» EXERCISE PROMPT
Repeat the listing that follows, character for character, minus the pictures.

» RAW DATA
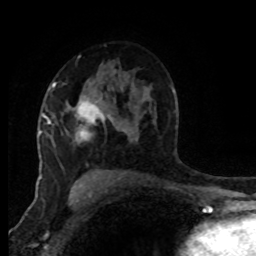
Breast MRI (dynamic contrast-enhanced), one axial slice. Slice 55 of 80 in the series (ordered by position). Cropped to one breast. Dynamic contrast-enhanced series, time point 2 of 8 at this slice position (early post-contrast). 1.5 T. TE 4.2 ms, TR 7 ms. 2 mm slice thickness. 256 × 256 image matrix, field of view 170 × 170 mm. Female patient.
Annotated regions visible in this slice (semi-automatic segmentation, software-assisted and operator-edited):
- enhancing-tissue mask used for the functional tumour volume (all voxels passing the contrast-enhancement thresholds inside the analysis volume; usually the tumour): box from (x=46, y=84) to (x=113, y=138) px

» REPLY
Breast MRI (dynamic contrast-enhanced), one axial slice. Slice 55 of 80 in the series (ordered by position). Cropped to one breast. Dynamic contrast-enhanced series, time point 2 of 8 at this slice position (early post-contrast). 1.5 T. TE 4.2 ms, TR 7 ms. 2 mm slice thickness. 256 × 256 image matrix, field of view 170 × 170 mm. Female patient.
Annotated regions visible in this slice (semi-automatic segmentation, software-assisted and operator-edited):
- enhancing-tissue mask used for the functional tumour volume (all voxels passing the contrast-enhancement thresholds inside the analysis volume; usually the tumour): box from (x=46, y=84) to (x=113, y=138) px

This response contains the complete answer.